Greater trade liberalisation and more investor-friendly regulations have also helped create more durable prosperity. And I believe the concept of Asean [Association of Southeast Asian Nations] as a co-ordinating body in Southeast Asia has gained a great deal of traction since the Asian financial crisis. It is now common to hear corporate leaders talking about an Asean strategy, or investors discussing Asean stocks.

Although Asean is made up of a diverse group of countries, the region is distinctive for its shared cultural and ethnic links, and during the past decade we have seen a strengthening of the financial and trade ties between Asean countries. For instance, we have seen an increasing intra-Asean share of trade and investment as regional corporates have developed regional production networks, leveraged country strengths and increased pan-regional business interests.

This dynamic has been particularly striking in sectors such as consumer products, financial services, infrastructure, telecoms and, of course, natural resources, of which Southeast Asia is blessed with an abundance. And Asean's young, increasingly prosperous and largely well-educated population of 600 million positions the region strongly for consumer-led growth in the coming decades.

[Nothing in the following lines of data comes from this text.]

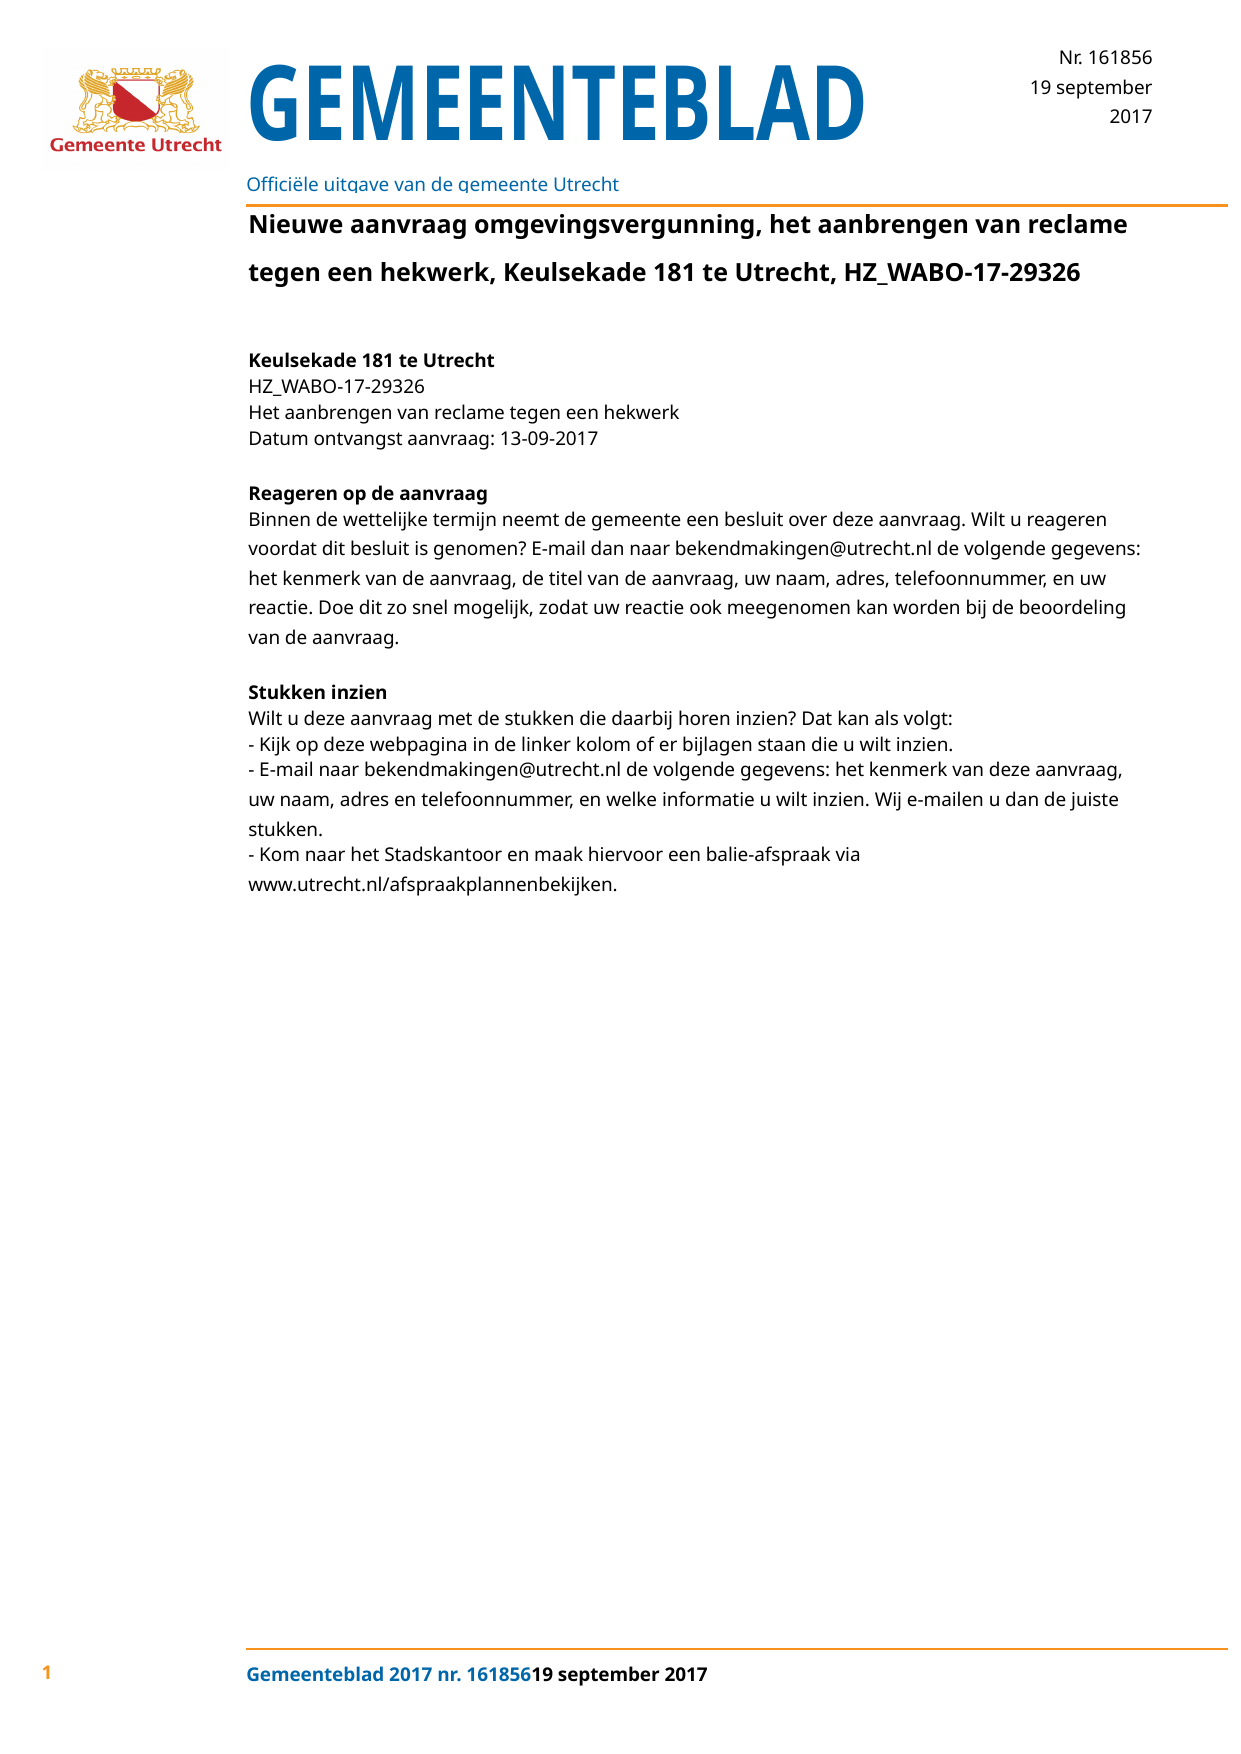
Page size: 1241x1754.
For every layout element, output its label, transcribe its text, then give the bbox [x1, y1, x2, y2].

table_header Keulsekade 181 te Utrecht [248, 348, 1152, 373]
table_cell HZ_WABO-17-29326 [248, 373, 1152, 399]
table_cell Stukken inzien [248, 680, 1152, 705]
text Nieuwe aanvraag omgevingsvergunning, het aanbrengen van reclame tegen een hekwerk, Keulsekade 181 te Utrecht, HZ_WABO-17-29326 [248, 207, 1152, 288]
table_cell Reageren op de aanvraag [248, 480, 1152, 506]
table_cell - Kijk op deze webpagina in de linker kolom of er bijlagen staan die u wilt inzien. [248, 731, 1152, 757]
table_cell Wilt u deze aanvraag met de stukken die daarbij horen inzien? Dat kan als volgt: [248, 705, 1152, 731]
table_cell Datum ontvangst aanvraag: 13-09-2017 [248, 425, 1152, 480]
table_cell - E-mail naar bekendmakingen@utrecht.nl de volgende gegevens: het kenmerk van deze aanvraag, uw naam, adres en telefoonnummer, en welke informatie u wilt inzien. Wij e-mailen u dan de juiste stukken. [248, 757, 1152, 842]
table_cell Binnen de wettelijke termijn neemt de gemeente een besluit over deze aanvraag. Wilt u reageren voordat dit besluit is genomen? E-mail dan naar bekendmakingen@utrecht.nl de volgende gegevens: het kenmerk van de aanvraag, de titel van de aanvraag, uw naam, adres, telefoonnummer, en uw reactie. Doe dit zo snel mogelijk, zodat uw reactie ook meegenomen kan worden bij de beoordeling van de aanvraag. [248, 506, 1152, 679]
table_cell - Kom naar het Stadskantoor en maak hiervoor een balie-afspraak via www.utrecht.nl/afspraakplannenbekijken. [248, 842, 1152, 897]
table_cell Het aanbrengen van reclame tegen een hekwerk [248, 399, 1152, 425]
picture [41, 47, 231, 172]
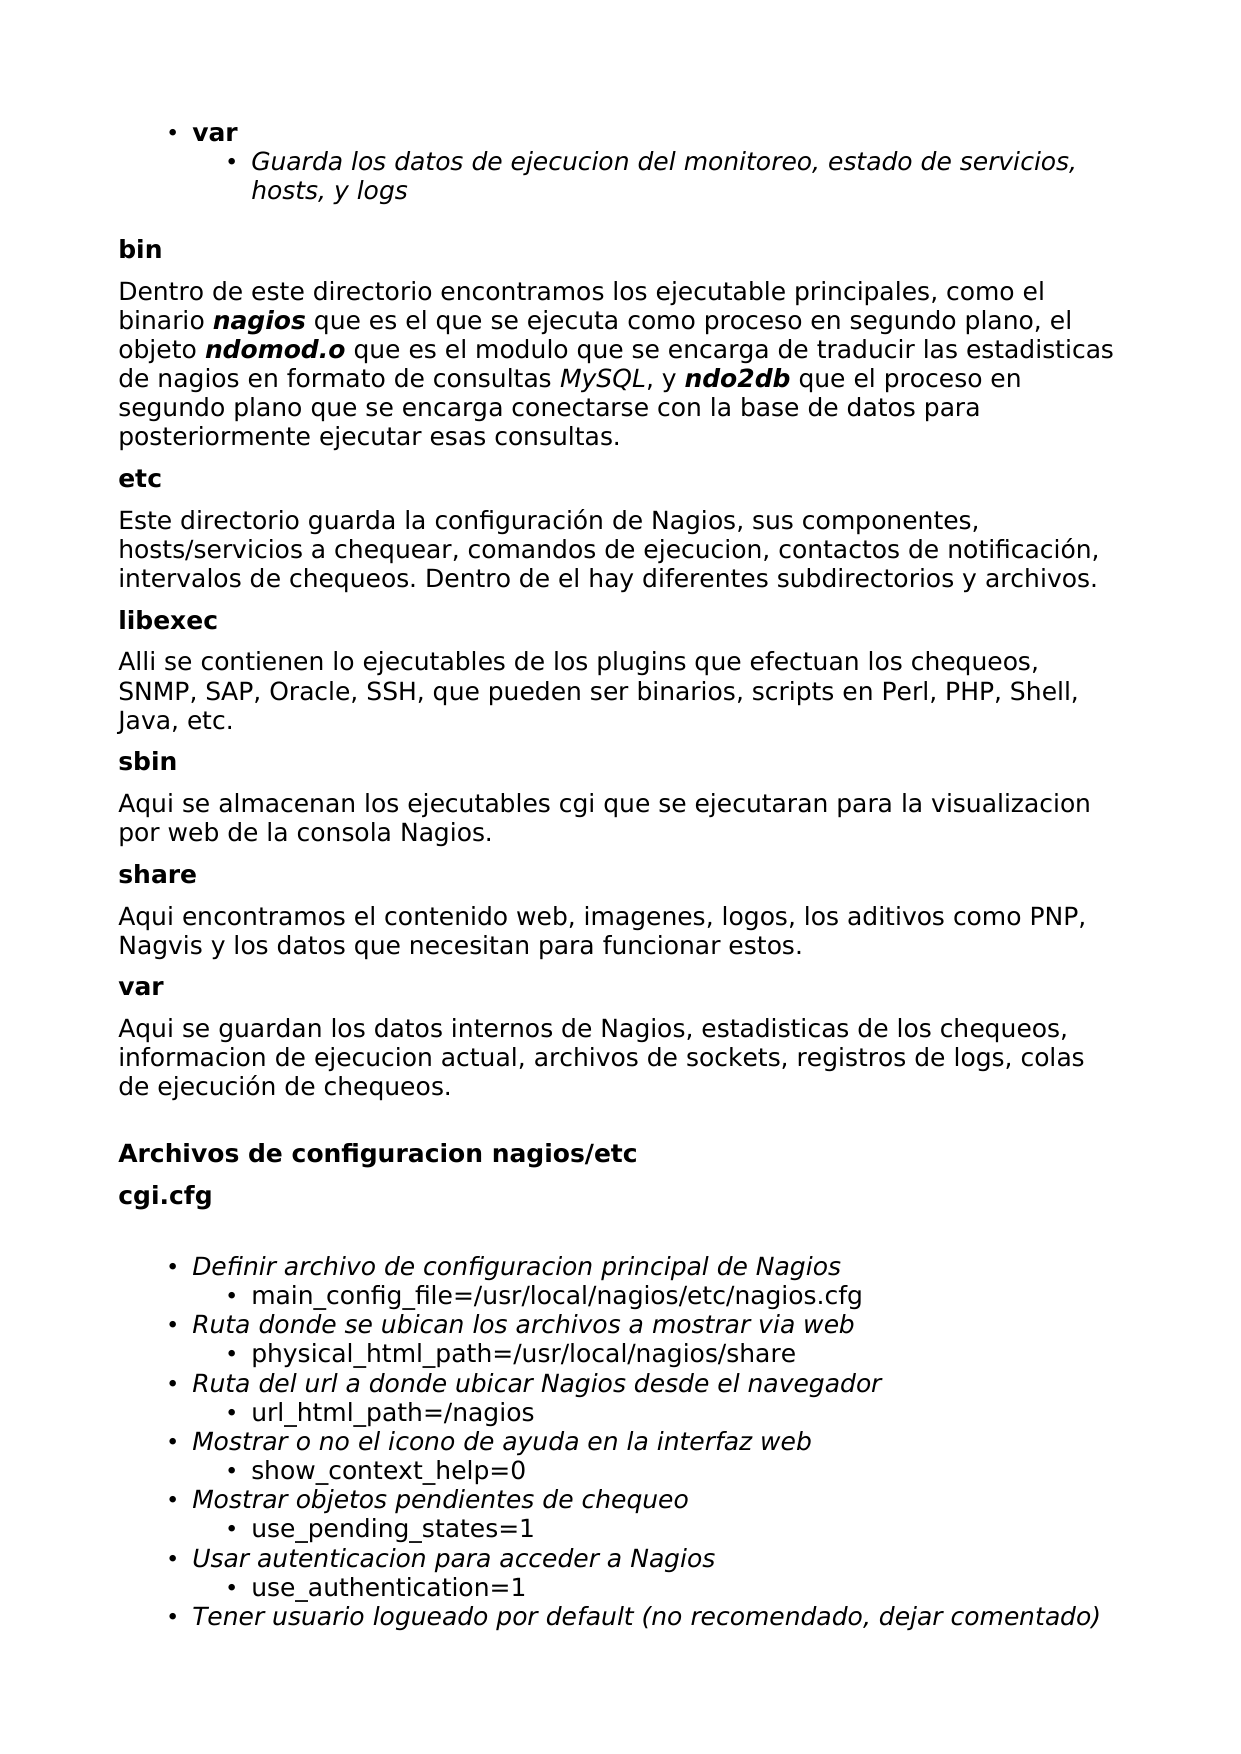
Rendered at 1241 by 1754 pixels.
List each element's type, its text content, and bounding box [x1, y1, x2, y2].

list main_config_file=/usr/local/nagios/etc/nagios.cfg [236, 1281, 1122, 1310]
text Aqui se almacenan los ejecutables cgi que se ejecutaran para la visualizacion por web de la consola Nagios. [118, 789, 1122, 848]
list show_context_help=0 [236, 1456, 1122, 1485]
list Guarda los datos de ejecucion del monitoreo, estado de servicios, hosts, y logs [236, 147, 1122, 206]
text Aqui se guardan los datos internos de Nagios, estadisticas de los chequeos, informacion de ejecucion actual, archivos de sockets, registros de logs, colas de ejecución de chequeos. [118, 1014, 1122, 1102]
text Alli se contienen lo ejecutables de los plugins que efectuan los chequeos, SNMP, SAP, Oracle, SSH, que pueden ser binarios, scripts en Perl, PHP, Shell, Java, etc. [118, 648, 1122, 735]
list Ruta del url a donde ubicar Nagios desde el navegador [177, 1369, 1122, 1398]
list Usar autenticacion para acceder a Nagios [177, 1544, 1122, 1573]
list Ruta donde se ubican los archivos a mostrar via web [177, 1310, 1122, 1339]
list use_pending_states=1 [236, 1514, 1122, 1544]
list Mostrar objetos pendientes de chequeo [177, 1485, 1122, 1514]
list physical_html_path=/usr/local/nagios/share [236, 1339, 1122, 1369]
text sbin [118, 748, 1122, 777]
list var [177, 118, 1122, 147]
text bin [118, 235, 1122, 264]
list Mostrar o no el icono de ayuda en la interfaz web [177, 1427, 1122, 1456]
list url_html_path=/nagios [236, 1398, 1122, 1427]
text etc [118, 464, 1122, 493]
text share [118, 860, 1122, 889]
list Definir archivo de configuracion principal de Nagios [177, 1252, 1122, 1281]
text Este directorio guarda la configuración de Nagios, sus componentes, hosts/servicios a chequear, comandos de ejecucion, contactos de notificación, intervalos de chequeos. Dentro de el hay diferentes subdirectorios y archivos. [118, 506, 1122, 593]
list Tener usuario logueado por default (no recomendado, dejar comentado) [177, 1602, 1122, 1631]
text libexec [118, 606, 1122, 635]
text Aqui encontramos el contenido web, imagenes, logos, los aditivos como PNP, Nagvis y los datos que necesitan para funcionar estos. [118, 902, 1122, 960]
text cgi.cfg [118, 1181, 1122, 1210]
text var [118, 973, 1122, 1002]
subtitle Archivos de configuracion nagios/etc [118, 1139, 1122, 1168]
text Dentro de este directorio encontramos los ejecutable principales, como el binario nagios que es el que se ejecuta como proceso en segundo plano, el objeto ndomod.o que es el modulo que se encarga de traducir las estadisticas de nagios en formato de consultas MySQL, y ndo2db que el proceso en segundo plano que se encarga conectarse con la base de datos para posteriormente ejecutar esas consultas. [118, 277, 1122, 452]
list use_authentication=1 [236, 1573, 1122, 1602]
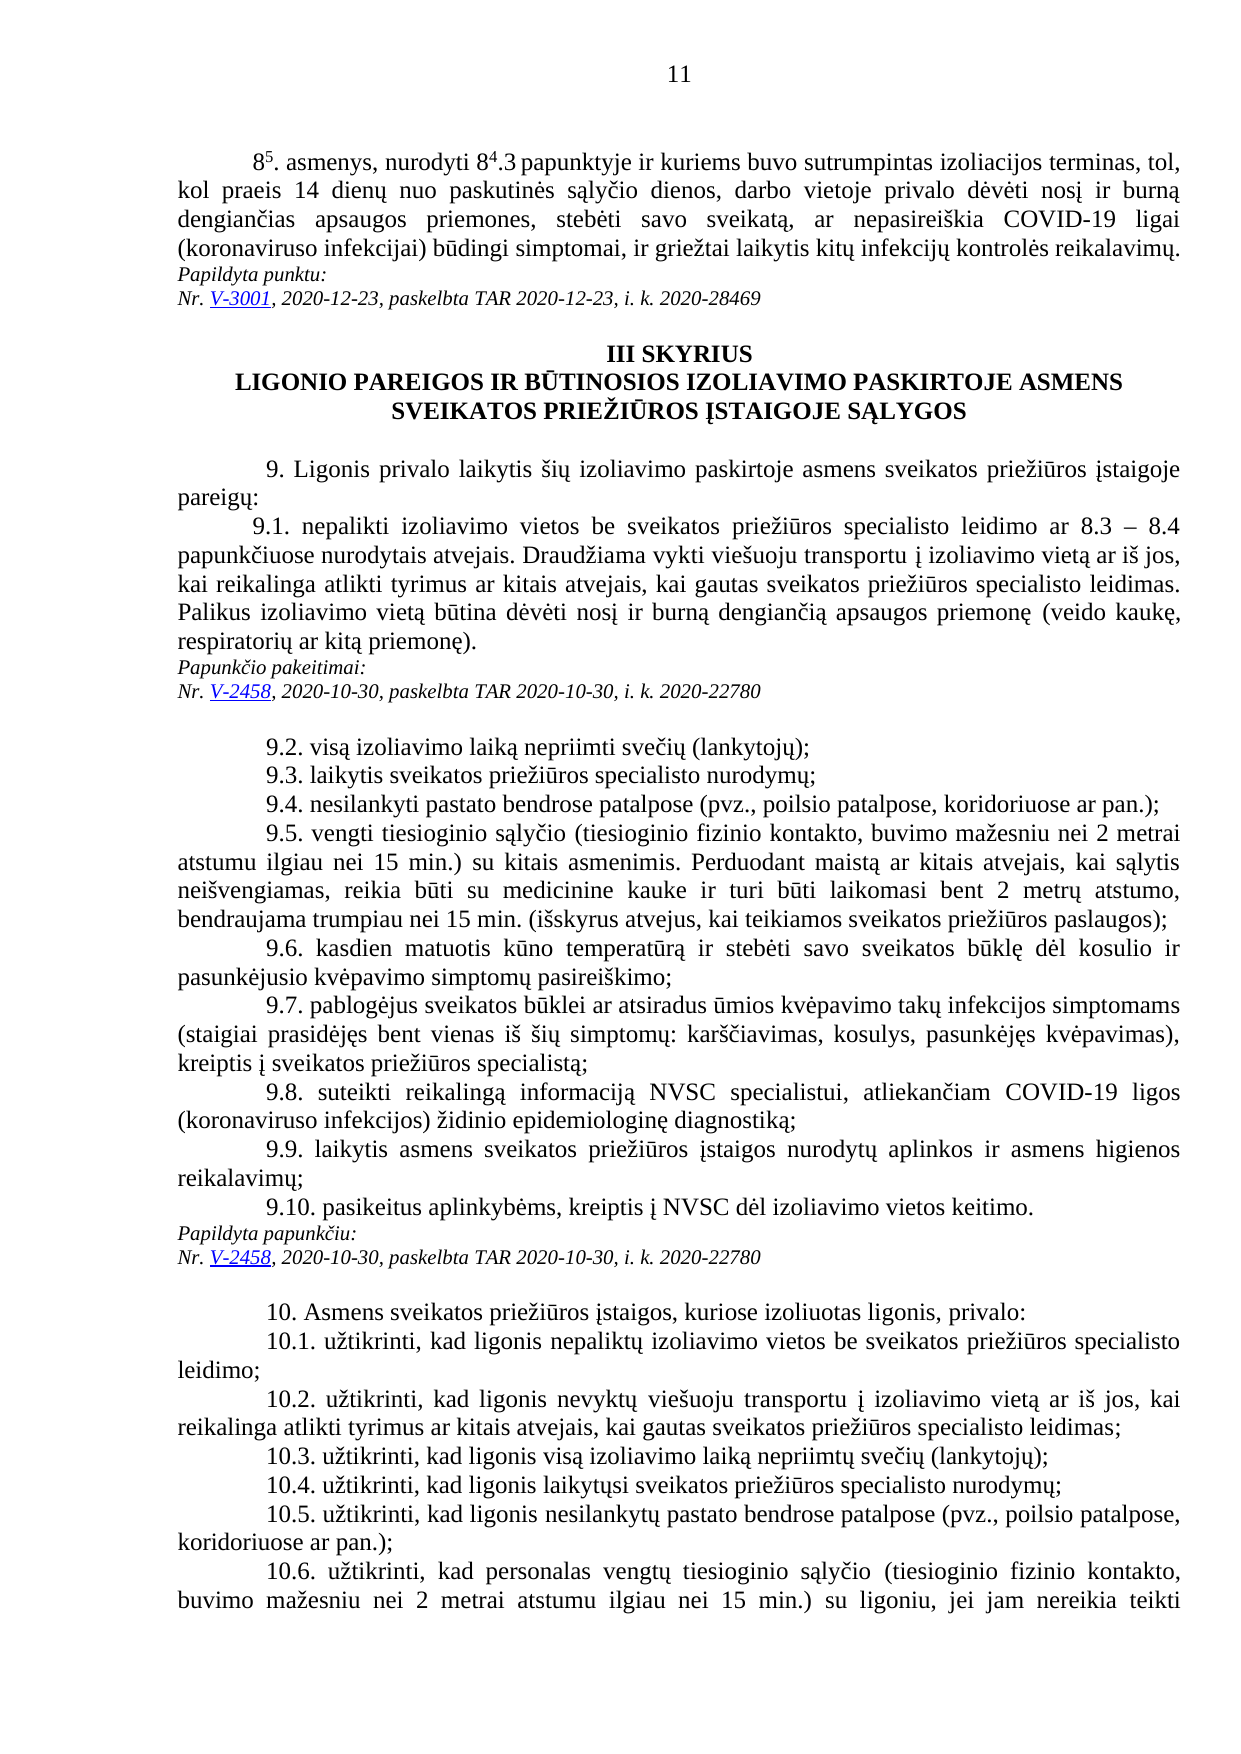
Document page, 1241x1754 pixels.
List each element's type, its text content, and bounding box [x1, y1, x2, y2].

text 10.4. užtikrinti, kad ligonis laikytųsi sveikatos priežiūros specialisto nurodymų; [177, 1470, 1181, 1499]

It was clear in the aftermath of the Asian crisis that the region needed to develop its domestic capital markets to reduce its reliance on external financing. At the end of 1996, the total value of outstanding local currency bonds in Indonesia, Malaysia, the Philippines, Singapore, Thailand and Vietnam was $159 billion. By the end of 2009, this had reached $685 billion. Thailand's bond market alone was almost 10 times its pre-Asian crisis size. That is what you call progress.

Efforts to increase the size and liquidity of domestic capital markets have not been restricted to debt securities either. The Kuala Lumpur bourse, for example, was able to boost its capitalisation and turnover through the $3.3 billion initial public offering by Maxis last year, for which Credit Suisse was a global co-ordinator.

Regulators in other Asean countries are also working hard to attract new listings to their exchanges to build on the rapid growth of regional equity markets over the last 10 years. During what has been a poor decade for global equity performance, the market capitalisation of the Indonesia Stock Exchange in US dollar terms has increased by more than 300%, that of Bangkok by more than 170%, that of the Singapore Exchange by more than 80%, the Kuala Lumpur Stock Exchange main board by 112% and the Philippines Stock Exchange by nearly 200%. Since January 2005 alone, the US dollar market value of the Ho Chi Minh Exchange has increased from just $255 million to $30 billion -- or by more than 11,000%.

While much has been done to make Southeast Asia a more attractive destination for portfolio investors, there remains plenty of scope for further progress. The new listings that regional bourses are striving to attract are vital for improving liquidity and making these markets easier to trade for international asset managers. And an even broader universe of investors will be attracted to different asset classes in the region if efforts continue to strengthen corporate governance standards and investor protection measures.

We have stood by our clients in Southeast Asia during the past 10 years, even during the most difficult times, and our commitment to the region is unchanged. I have spent most of my career here and have seen the attention that was paid to the rapid growth of Southeast Asia in the 1990s and the subsequent preoccupation with the emergence of China and India. The fact that the world is once again focussing on Southeast Asia comes as no surprise. I believe that Southeast Asia can grow from strength to strength in the next decade and beyond, and what is more, I'm sure FinanceAsia will be there to report on it.

Helman Sitohang is co-head of investment banking and co-head of the global markets solutions group for Asia-Pacific at Credit Suisse.